La Argentina está lejos del mayor horror de la guerra, justo es reconocerlo, aunque la paz social es un bien que también debemos buscar, encontrar y preservar, en un diciembre en que se han exacerbado los conflictos y todo, absolutamente todo, se dirime en las calles. Piquetes, cortes de calles, puentes, rutas, a veces a cara descubierta y otras con el rostro tapado con palos. Lo cierto es que lejos de los atentados y de las guerras, no somos ajenos a la violencia que debiéramos desterrar porque estos espirales se sabe cómo inician pero no dónde pueden terminar.

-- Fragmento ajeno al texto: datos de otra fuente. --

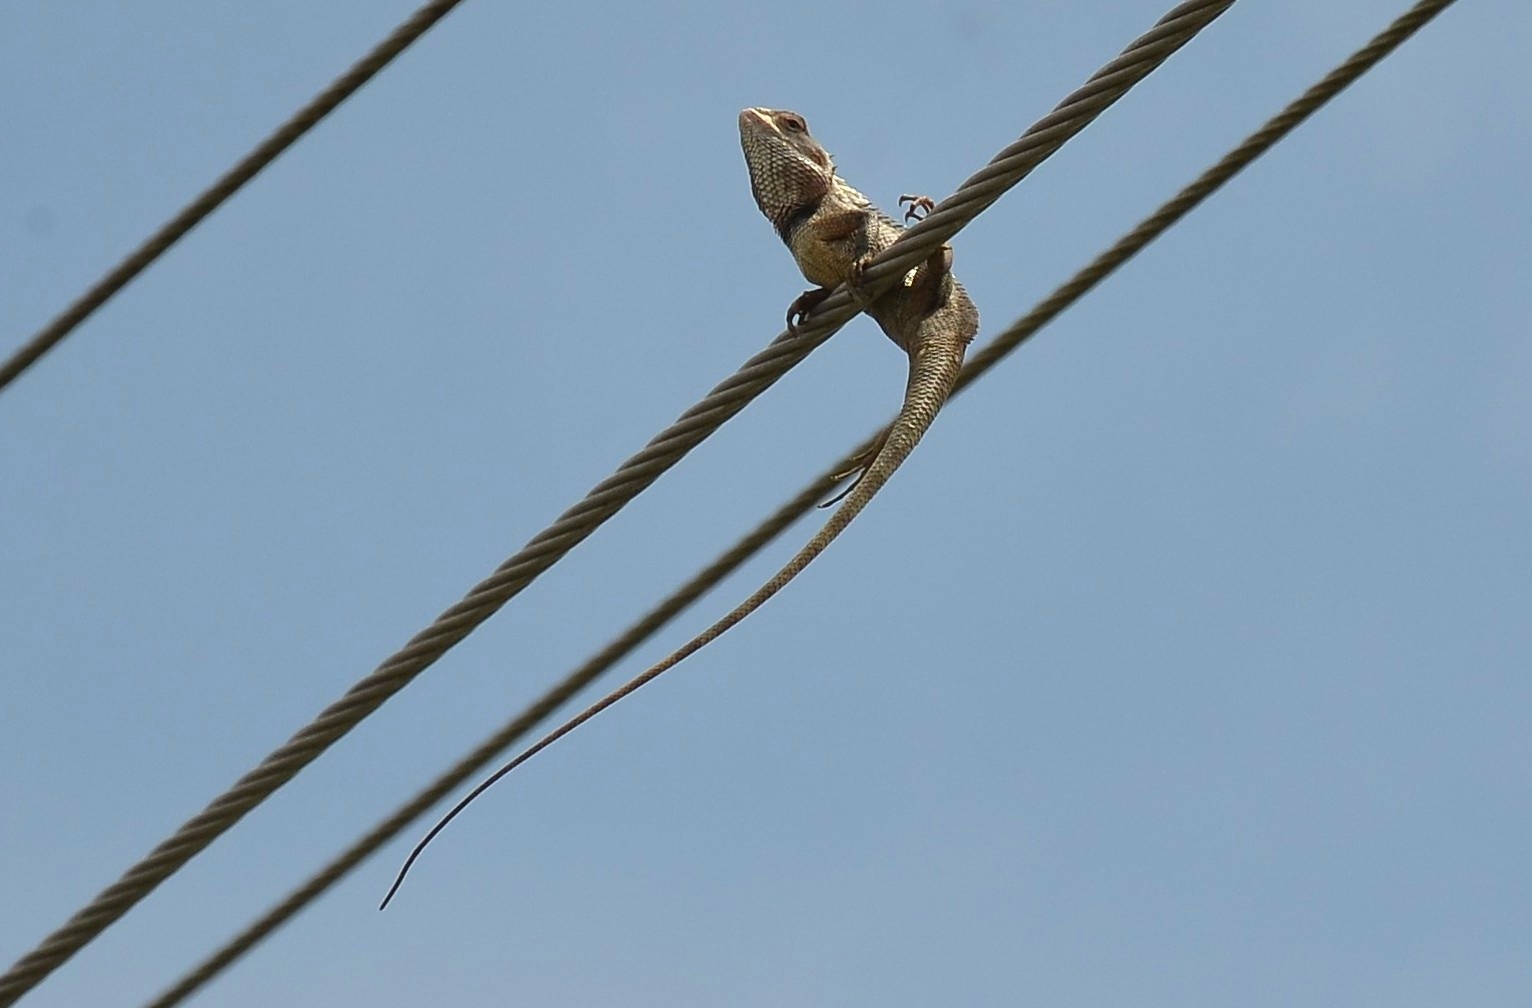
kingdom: Animalia
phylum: Chordata
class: Squamata
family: Agamidae
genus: Calotes
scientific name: Calotes versicolor
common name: Oriental garden lizard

Sabemos de guerras porque aun tenemos que identificar nuestros muertos de Malvinas; también de atentados porque aun recordamos los muertos de la Embajada de Israel y de Amia, conocemos la violencia del Estado porque atravesamos el proceso militar, sabemos de conflictos sociales porque recordamos 2001.
Por eso decimos que la paz no está, aquí ni en ningún lugar del mundo, al alcance de la mano, necesariamente hay que promoverla, buscarla, conservarla, como un bien indispensable para las sociedades. Y el mensaje que Jesús trajo al mundo es la receta más sencilla, el camino más directo y más gratificante que podemos seguir.
En este sentido no podemos menos que sumarnos al clamor del Papa Francisco por la paz en el mundo, que a los católicos la Navidad nos inspire en este sentido y a quienes tienen otras creencias que busquen en el espíritu de su fe la esperanza necesaria para evitar sacar fuera el costado destructivo, que evidentemente, el ser humano tiene, junto con sus virtudes como el amor, la caridad, la hermandad.